Roberts does not elaborate on qualifications for his list. But it does contain one name that may jar with rightwing readers: BlackRock, a major financial firm, has been a key investor in Trump Media & Technology Group, the president-elect’s social media company. Larry Fink, BlackRock’s billionaire co-founder, has been linked to an appointment as treasury secretary under Trump.

Turning from Virgil – and the composer Gustav Mahler – to Smokey Bear, Roberts says the US Forest Service mascot might not approve of his aims. But, he insists, “any good conservationist can tell you that fire is an intrinsic part of the cycle of life … without regular controlled burns, a conflagration eventually occurs that wrecks the forest rather than renews it.”

Saying his aim is “to inspire the New Conservative Movement to rekindle the fire of the American tradition, and to empower real Americans to take back our country”, Roberts says that despite advocating burning down the FBI, he represents “the Party of Creation” against “the Party of Destruction – those who seek to abolish the existing order in the name of emancipation, freedom, and progress”.

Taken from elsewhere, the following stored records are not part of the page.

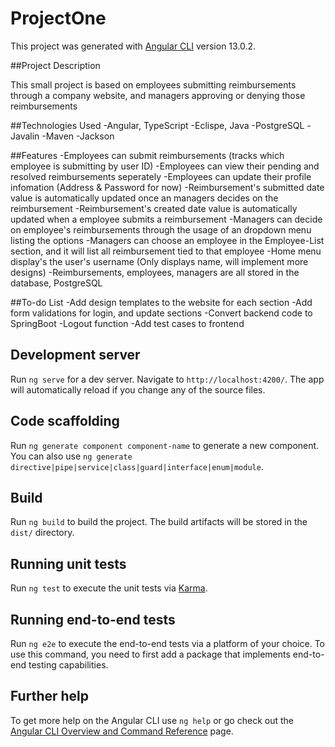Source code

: # ProjectOne

This project was generated with [Angular CLI](https://github.com/angular/angular-cli) version 13.0.2.

##Project Description

This small project is based on employees submitting reimbursements through a company website, and managers approving or denying those reimbursements

##Technologies Used
  -Angular, TypeScript
  -Eclispe, Java
  -PostgreSQL
  -Javalin
  -Maven
  -Jackson
  
##Features
  -Employees can submit reimbursements (tracks which employee is submitting by user ID)
  -Employees can view their pending and resolved reimbursements seperately
  -Employees can update their profile infomation (Address & Password for now)
  -Reimbursement's submitted date value is automatically updated once an managers decides on the reimbursement
  -Reimbursement's created date value is automatically updated when a employee submits a reimbursement
  -Managers can decide on employee's reimbursements through the usage of an dropdown menu listing the options
  -Managers can choose an employee in the Employee-List section, and it will list all reimbursement tied to that employee
  -Home menu display's the user's username (Only displays name, will implement more designs)
  -Reimbursements, employees, managers are all stored in the database, PostgreSQL
  
##To-do List
  -Add design templates to the website for each section
  -Add form validations for login, and update sections
  -Convert backend code to SpringBoot
  -Logout function
  -Add test cases to frontend
## Development server

Run `ng serve` for a dev server. Navigate to `http://localhost:4200/`. The app will automatically reload if you change any of the source files.

## Code scaffolding

Run `ng generate component component-name` to generate a new component. You can also use `ng generate directive|pipe|service|class|guard|interface|enum|module`.

## Build

Run `ng build` to build the project. The build artifacts will be stored in the `dist/` directory.

## Running unit tests

Run `ng test` to execute the unit tests via [Karma](https://karma-runner.github.io).

## Running end-to-end tests

Run `ng e2e` to execute the end-to-end tests via a platform of your choice. To use this command, you need to first add a package that implements end-to-end testing capabilities.

## Further help

To get more help on the Angular CLI use `ng help` or go check out the [Angular CLI Overview and Command Reference](https://angular.io/cli) page.
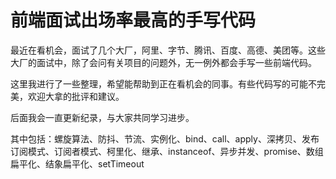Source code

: # 前端面试出场率最高的手写代码

最近在看机会，面试了几个大厂，阿里、字节、腾讯、百度、高德、美团等。这些大厂的面试中，除了会问有关项目的问题外，无一例外都会手写一些前端代码。

这里我进行了一些整理，希望能帮助到正在看机会的同事。有些代码写的可能不完美，欢迎大拿的批评和建议。

后面我会一直更新纪录，与大家共同学习进步。

其中包括：螺旋算法、防抖、节流、实例化、bind、call、apply、深拷贝、发布订阅模式、订阅者模式、柯里化、继承、instanceof、异步并发、promise、数组扁平化、结象扁平化、setTimeout

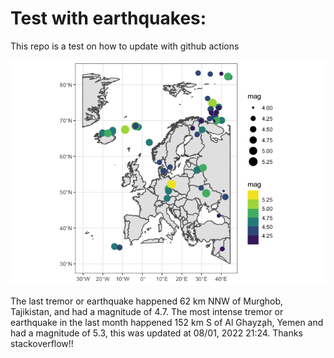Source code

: <!-- README.md is generated from README.Rmd. Please edit that file -->

Test with earthquakes:
======================

This repo is a test on how to update with github actions

![](man/figures/README-unnamed-chunk-2-1.png)

The last tremor or earthquake happened 62 km NNW of Murghob, Tajikistan,
and had a magnitude of 4.7. The most intense tremor or earthquake in the
last month happened 152 km S of Al Ghayz̧ah, Yemen and had a magnitude of
5.3, this was updated at 08/01, 2022 21:24. Thanks stackoverflow!!
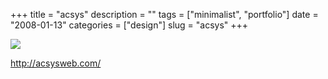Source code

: +++
title = "acsys"
description = ""
tags = ["minimalist", "portfolio"]
date = "2008-01-13"
categories = ["design"]
slug = "acsys"
+++


 

  <div id="screens-thumbs" class="clearfix">
    <div class="txt-center" id="design-submission"><a href="http://acsysweb.com/"><img id='bluga-thumbnail-1144' class='bluga-thumbnail large' src='/media/bluga/
wt47f2822e5646b_0.jpg'/></a></div>  
  </div>   
<p><a href="http://acsysweb.com/">http://acsysweb.com/</a></p>




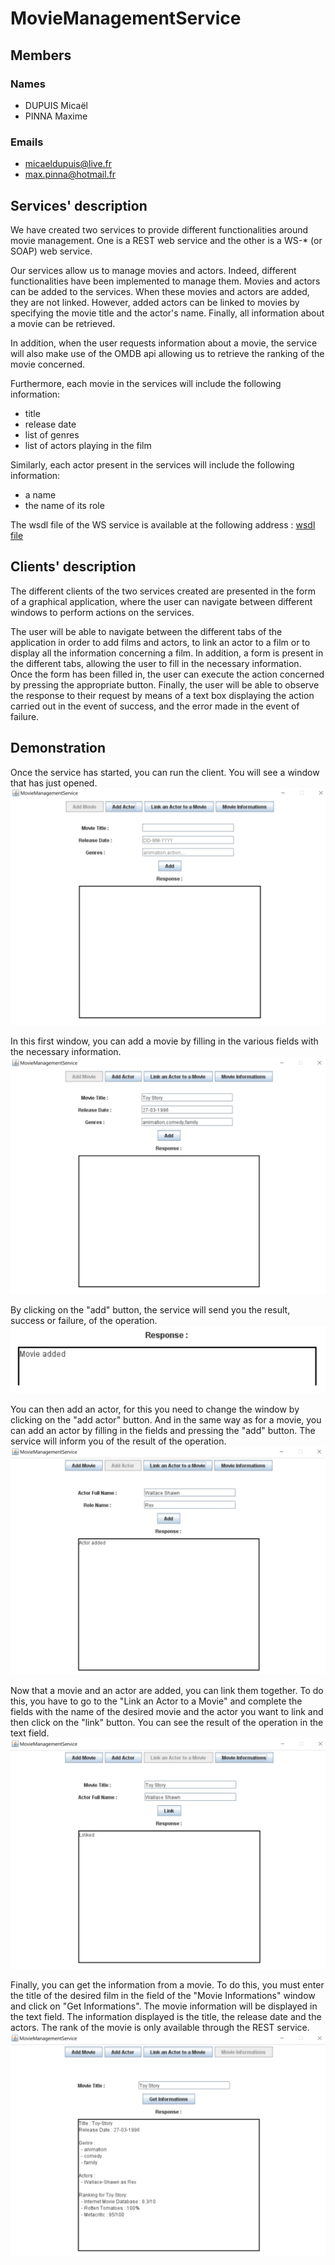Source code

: # MovieManagementService

## Members
### Names
* DUPUIS Micaël
* PINNA Maxime

### Emails
* micaeldupuis@live.fr
* max.pinna@hotmail.fr

## Services' description
We have created two services to provide different functionalities around movie management. One is a REST web service and the other is a WS-* (or SOAP) web service.

Our services allow us to manage movies and actors. Indeed, different functionalities have been implemented to manage them. Movies and actors can be added to the services. When these movies and actors are added, they are not linked. However, added actors can be linked to movies by specifying the movie title and the actor's name. Finally, all information about a movie can be retrieved.

In addition, when the user requests information about a movie, the service will also make use of the OMDB api allowing us to retrieve the ranking of the movie concerned.

Furthermore, each movie in the services will include the following information:
* title
* release date
* list of genres
* list of actors playing in the film

Similarly, each actor present in the services will include the following information:
* a name
* the name of its role


The wsdl file of the WS service is available at the following address : [wsdl file](https://github.com/MrCookie78/MovieManagementService/blob/main/MovieManagementWS/movie.managementWS.web/WebContent/wsdl/moviemanagement.wsdl)

## Clients' description
The different clients of the two services created are presented in the form of a graphical application, where the user can navigate between different windows to perform actions on the services.

The user will be able to navigate between the different tabs of the application in order to add films and actors, to link an actor to a film or to display all the information concerning a film. In addition, a form is present in the different tabs, allowing the user to fill in the necessary information. Once the form has been filled in, the user can execute the action concerned by pressing the appropriate button. Finally, the user will be able to observe the response to their request by means of a text box displaying the action carried out in the event of success, and the error made in the event of failure.

## Demonstration

Once the service has started, you can run the client. You will see a window that has just opened.
![add_movie_panel](https://github.com/MrCookie78/MovieManagementService/blob/main/demonstration_images/add_movie_panel.png)

In this first window, you can add a movie by filling in the various fields with the necessary information.
![add_movie_informations](https://github.com/MrCookie78/MovieManagementService/blob/main/demonstration_images/add_movie_informations.png)

By clicking on the "add" button, the service will send you the result, success or failure, of the operation.
![add_movie_response](https://github.com/MrCookie78/MovieManagementService/blob/main/demonstration_images/add_movie_response.png)

You can then add an actor, for this you need to change the window by clicking on the "add actor" button. And in the same way as for a movie, you can add an actor by filling in the fields and pressing the "add" button. The service will inform you of the result of the operation.
![add_actor](https://github.com/MrCookie78/MovieManagementService/blob/main/demonstration_images/add_actor.png)

Now that a movie and an actor are added, you can link them together. To do this, you have to go to the "Link an Actor to a Movie" and complete the fields with the name of the desired movie and the actor you want to link and then click on the "link" button. You can see the result of the operation in the text field.
![add_link](https://github.com/MrCookie78/MovieManagementService/blob/main/demonstration_images/add_link.png)

Finally, you can get the information from a movie. To do this, you must enter the title of the desired film in the field of the "Movie Informations" window and click on "Get Informations".
The movie information will be displayed in the text field. The information displayed is the title, the release date and the actors. The rank of the movie is only available through the REST service.
![add_informations](https://github.com/MrCookie78/MovieManagementService/blob/main/demonstration_images/add_informations.png)

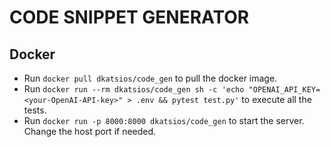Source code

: # CODE SNIPPET GENERATOR

## Docker
- Run `docker pull dkatsios/code_gen` to pull the docker image.
- Run `docker run --rm dkatsios/code_gen sh -c 'echo "OPENAI_API_KEY=<your-OpenAI-API-key>" > .env && pytest test.py'` to execute all the tests.
- Run `docker run -p 8000:8000 dkatsios/code_gen` to start the server. Change the host port if needed.

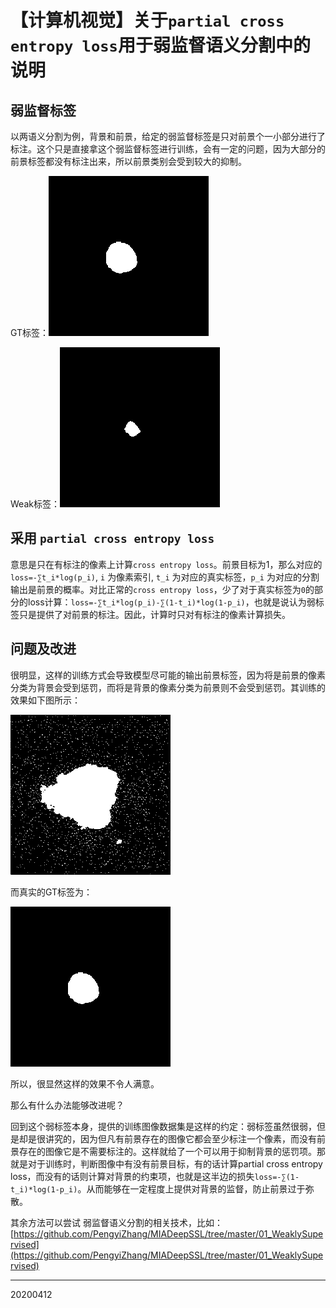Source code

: # 【计算机视觉】关于`partial cross entropy loss`用于弱监督语义分割中的说明

## 弱监督标签

以两语义分割为例，背景和前景，给定的弱监督标签是只对前景个一小部分进行了标注。这个只是直接拿这个弱监督标签进行训练，会有一定的问题，因为大部分的前景标签都没有标注出来，所以前景类别会受到较大的抑制。


GT标签：![](/img/20200412/Figure2.png)

Weak标签：![](/img/20200412/Figure0.png)

## 采用 `partial cross entropy loss`

意思是只在有标注的像素上计算`cross entropy loss`。前景目标为1，那么对应的 `loss=-∑t_i*log(p_i)`, `i` 为像素索引, `t_i` 为对应的真实标签，`p_i` 为对应的分割输出是前景的概率。对比正常的`cross entropy loss`，少了对于真实标签为`0`的部分的loss计算：`loss=-∑t_i*log(p_i)-∑(1-t_i)*log(1-p_i)`，也就是说认为弱标签只是提供了对前景的标注。因此，计算时只对有标注的像素计算损失。

## 问题及改进

很明显，这样的训练方式会导致模型尽可能的输出前景标签，因为将是前景的像素分类为背景会受到惩罚，而将是背景的像素分类为前景则不会受到惩罚。其训练的效果如下图所示：

![](/img/20200412/Figure1.png)

而真实的GT标签为：

![](/img/20200412/Figure2.png)

所以，很显然这样的效果不令人满意。

那么有什么办法能够改进呢？

回到这个弱标签本身，提供的训练图像数据集是这样的约定：弱标签虽然很弱，但是却是很讲究的，因为但凡有前景存在的图像它都会至少标注一个像素，而没有前景存在的图像它是不需要标注的。这样就给了一个可以用于抑制背景的惩罚项。那就是对于训练时，判断图像中有没有前景目标，有的话计算partial cross entropy loss，而没有的话则计算对背景的约束项，也就是这半边的损失`loss=-∑(1-t_i)*log(1-p_i)`。从而能够在一定程度上提供对背景的监督，防止前景过于弥散。




其余方法可以尝试 弱监督语义分割的相关技术，比如：[https://github.com/PengyiZhang/MIADeepSSL/tree/master/01_WeaklySupervised](https://github.com/PengyiZhang/MIADeepSSL/tree/master/01_WeaklySupervised)



-----
20200412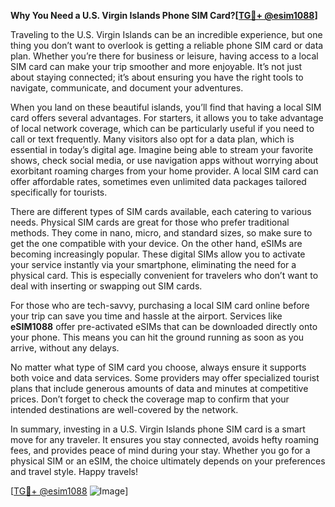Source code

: **Why You Need a U.S. Virgin Islands Phone SIM Card?[[TG💪+ @esim1088](https://t.me/s/esim1088)]**

Traveling to the U.S. Virgin Islands can be an incredible experience, but one thing you don’t want to overlook is getting a reliable phone SIM card or data plan. Whether you’re there for business or leisure, having access to a local SIM card can make your trip smoother and more enjoyable. It’s not just about staying connected; it’s about ensuring you have the right tools to navigate, communicate, and document your adventures.

When you land on these beautiful islands, you’ll find that having a local SIM card offers several advantages. For starters, it allows you to take advantage of local network coverage, which can be particularly useful if you need to call or text frequently. Many visitors also opt for a data plan, which is essential in today’s digital age. Imagine being able to stream your favorite shows, check social media, or use navigation apps without worrying about exorbitant roaming charges from your home provider. A local SIM card can offer affordable rates, sometimes even unlimited data packages tailored specifically for tourists.

There are different types of SIM cards available, each catering to various needs. Physical SIM cards are great for those who prefer traditional methods. They come in nano, micro, and standard sizes, so make sure to get the one compatible with your device. On the other hand, eSIMs are becoming increasingly popular. These digital SIMs allow you to activate your service instantly via your smartphone, eliminating the need for a physical card. This is especially convenient for travelers who don’t want to deal with inserting or swapping out SIM cards.

For those who are tech-savvy, purchasing a local SIM card online before your trip can save you time and hassle at the airport. Services like **eSIM1088** offer pre-activated eSIMs that can be downloaded directly onto your phone. This means you can hit the ground running as soon as you arrive, without any delays.

No matter what type of SIM card you choose, always ensure it supports both voice and data services. Some providers may offer specialized tourist plans that include generous amounts of data and minutes at competitive prices. Don’t forget to check the coverage map to confirm that your intended destinations are well-covered by the network.

In summary, investing in a U.S. Virgin Islands phone SIM card is a smart move for any traveler. It ensures you stay connected, avoids hefty roaming fees, and provides peace of mind during your stay. Whether you go for a physical SIM or an eSIM, the choice ultimately depends on your preferences and travel style. Happy travels!

[[TG💪+ @esim1088](https://t.me/s/esim1088) ![Image](https://i.postimg.cc/Y0z9fWf4/image.png)]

Roberts’s fiery imagery and rhetoric does not end there. Elsewhere, he compares progressive policies to Dutch elm disease, with affected bodies needing to be “promptly burned”; says “the only way to revive” institutions “haggard with age, decay, and bloat, is to burn away the rot”; and even meditates on the nature of fire itself.

“Man’s taming of fire is the cornerstone of human culture,” Roberts muses. “That’s the funny thing about fire. It is so fleeting, a flame flickering from moment to moment, yet in its evanescence, it is eternal. Of all the elements, fire is most associated with transformation, renewal, and change. You can’t have a blaze without some kind of sacrificial transformation of fuel into fire. Yet precisely for this reason, fire demands an attention to continuity. Unlike any of the other elements, fire dies … a fire must be continually tended.”

Particularly, it seems, if it is set under the Boy Scouts of America.